I'm not particularly attached to colors (I use a black background in my terminal, so the blue/yellow show up better), but, excluding identifier, the progression seems nice. If it's good enough to work with vim, it's probably good enough to be generalizable.

The language plugin would need a method to take a source file and HTMLify it. The result would be the following tuple:

(
  [line1, line2, line3, etc. ],
  [((1,1), (36,35), COMMENT),((37,1), (37,30), SPECIAL), etc. ],
  [((37,11), (37, 29), something), etc.]
)

The first entry is the lines of the file, without newlines, or basically read().split('\n'). The second is the list of syntax-highlighting tokens: the first element in the tuple is (line, col) start, the second the end, and the third the type (comment, special, keyword, constant, type). The last entry is basically the list of things to click on. I'm not sure what is actually passed back in the last portion of the tuple, since I'm not sure how DXR handles the links. Clickable links must be totally within a line and not overlapping multiple syntax highlighting statements, and syntax highlighting elements must be disjoint regions.

Whoever calls the method will take the results and turn them into the standard HTML output.

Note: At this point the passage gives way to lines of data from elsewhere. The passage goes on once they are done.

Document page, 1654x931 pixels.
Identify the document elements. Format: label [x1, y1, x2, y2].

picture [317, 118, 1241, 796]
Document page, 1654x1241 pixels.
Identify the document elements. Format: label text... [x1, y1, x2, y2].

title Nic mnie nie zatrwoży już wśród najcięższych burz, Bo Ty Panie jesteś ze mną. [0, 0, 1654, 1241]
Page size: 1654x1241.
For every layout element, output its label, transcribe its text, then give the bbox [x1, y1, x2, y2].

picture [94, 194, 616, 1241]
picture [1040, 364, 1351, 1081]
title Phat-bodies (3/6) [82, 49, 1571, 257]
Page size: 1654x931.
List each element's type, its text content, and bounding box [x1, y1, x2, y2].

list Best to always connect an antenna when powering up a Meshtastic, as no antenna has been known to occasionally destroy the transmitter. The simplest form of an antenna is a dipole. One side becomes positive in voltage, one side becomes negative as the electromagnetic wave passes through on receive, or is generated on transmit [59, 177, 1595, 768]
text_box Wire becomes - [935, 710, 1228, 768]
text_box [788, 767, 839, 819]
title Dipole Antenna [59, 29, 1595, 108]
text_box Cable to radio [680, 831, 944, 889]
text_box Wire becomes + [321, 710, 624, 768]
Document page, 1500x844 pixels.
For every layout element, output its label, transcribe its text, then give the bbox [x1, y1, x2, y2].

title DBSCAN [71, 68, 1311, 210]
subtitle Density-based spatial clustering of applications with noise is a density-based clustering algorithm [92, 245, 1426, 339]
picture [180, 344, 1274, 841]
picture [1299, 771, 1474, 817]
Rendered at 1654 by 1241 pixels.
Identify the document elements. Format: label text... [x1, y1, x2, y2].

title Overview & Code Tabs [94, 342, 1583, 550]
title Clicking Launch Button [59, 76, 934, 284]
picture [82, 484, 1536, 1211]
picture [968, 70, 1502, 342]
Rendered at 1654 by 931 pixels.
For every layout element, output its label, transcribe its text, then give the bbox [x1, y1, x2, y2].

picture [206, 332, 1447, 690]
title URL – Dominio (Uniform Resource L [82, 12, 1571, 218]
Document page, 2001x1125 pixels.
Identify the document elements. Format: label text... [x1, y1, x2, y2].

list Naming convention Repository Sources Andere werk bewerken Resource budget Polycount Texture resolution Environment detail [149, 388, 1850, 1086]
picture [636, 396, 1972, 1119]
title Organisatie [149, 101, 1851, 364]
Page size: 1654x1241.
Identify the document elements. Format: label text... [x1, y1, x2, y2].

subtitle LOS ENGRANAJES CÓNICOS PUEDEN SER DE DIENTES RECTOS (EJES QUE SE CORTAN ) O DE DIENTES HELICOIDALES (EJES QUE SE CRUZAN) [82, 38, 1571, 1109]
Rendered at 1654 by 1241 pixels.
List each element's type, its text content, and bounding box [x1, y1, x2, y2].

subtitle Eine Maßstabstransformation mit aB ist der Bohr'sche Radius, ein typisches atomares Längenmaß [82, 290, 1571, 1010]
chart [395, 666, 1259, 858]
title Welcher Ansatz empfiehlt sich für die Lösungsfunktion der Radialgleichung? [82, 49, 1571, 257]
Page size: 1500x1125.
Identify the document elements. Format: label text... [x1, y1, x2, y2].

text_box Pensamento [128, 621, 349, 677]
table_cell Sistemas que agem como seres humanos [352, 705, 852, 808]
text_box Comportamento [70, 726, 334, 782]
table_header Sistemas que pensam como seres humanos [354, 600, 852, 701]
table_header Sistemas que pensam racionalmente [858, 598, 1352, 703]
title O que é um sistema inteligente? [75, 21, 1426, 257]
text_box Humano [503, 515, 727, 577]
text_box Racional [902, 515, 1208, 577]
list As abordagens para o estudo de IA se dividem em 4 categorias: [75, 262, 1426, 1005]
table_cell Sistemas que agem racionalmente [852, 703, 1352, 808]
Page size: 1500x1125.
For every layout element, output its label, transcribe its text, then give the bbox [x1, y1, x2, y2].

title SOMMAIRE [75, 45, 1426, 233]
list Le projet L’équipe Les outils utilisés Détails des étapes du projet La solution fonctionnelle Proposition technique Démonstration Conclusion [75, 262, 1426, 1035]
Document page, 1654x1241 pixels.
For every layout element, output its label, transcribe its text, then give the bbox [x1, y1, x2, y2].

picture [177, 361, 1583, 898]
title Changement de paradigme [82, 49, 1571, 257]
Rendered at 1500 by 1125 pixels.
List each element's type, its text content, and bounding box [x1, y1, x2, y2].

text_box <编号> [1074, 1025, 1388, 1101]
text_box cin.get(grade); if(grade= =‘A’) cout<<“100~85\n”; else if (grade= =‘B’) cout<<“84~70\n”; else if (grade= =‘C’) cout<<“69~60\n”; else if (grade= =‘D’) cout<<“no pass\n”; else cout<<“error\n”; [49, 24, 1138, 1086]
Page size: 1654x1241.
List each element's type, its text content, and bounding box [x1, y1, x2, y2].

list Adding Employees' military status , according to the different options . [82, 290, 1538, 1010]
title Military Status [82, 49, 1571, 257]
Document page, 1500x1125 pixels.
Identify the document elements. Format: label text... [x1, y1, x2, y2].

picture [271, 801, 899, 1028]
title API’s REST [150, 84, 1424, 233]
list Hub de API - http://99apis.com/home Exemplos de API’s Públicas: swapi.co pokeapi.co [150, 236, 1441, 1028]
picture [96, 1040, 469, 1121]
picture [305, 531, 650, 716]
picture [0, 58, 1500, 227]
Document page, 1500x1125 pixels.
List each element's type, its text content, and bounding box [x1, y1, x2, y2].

The header comes from a standard page template, and the left sidebar is produced from reading the database. The main body is produced by combining the three lists of results into one HTML. In short, the language plugin itself doesn't need to know HTML.

One thing to note, though, is that there may need to be a sentiment of "linking" different syntax highlighters. For example, HTML pages can contain embedded JS. This may be sufficiently uncommon that it's better just to let the specific plugin codecs worry about it.

Analysis support

Information support

Database support

The database plugin needs to be able to open up a database for a specific tree. Each database would need to support the modification of schemas as appropriate, and also allow queries.

Runtime consideration

Above all, using DXR should be simple. From a packaging perspective, the user would edit the config file to indicate information about the source (being able to say "you want one of these <n where n is a small number> setups for a tree for most cases" would be wonderful)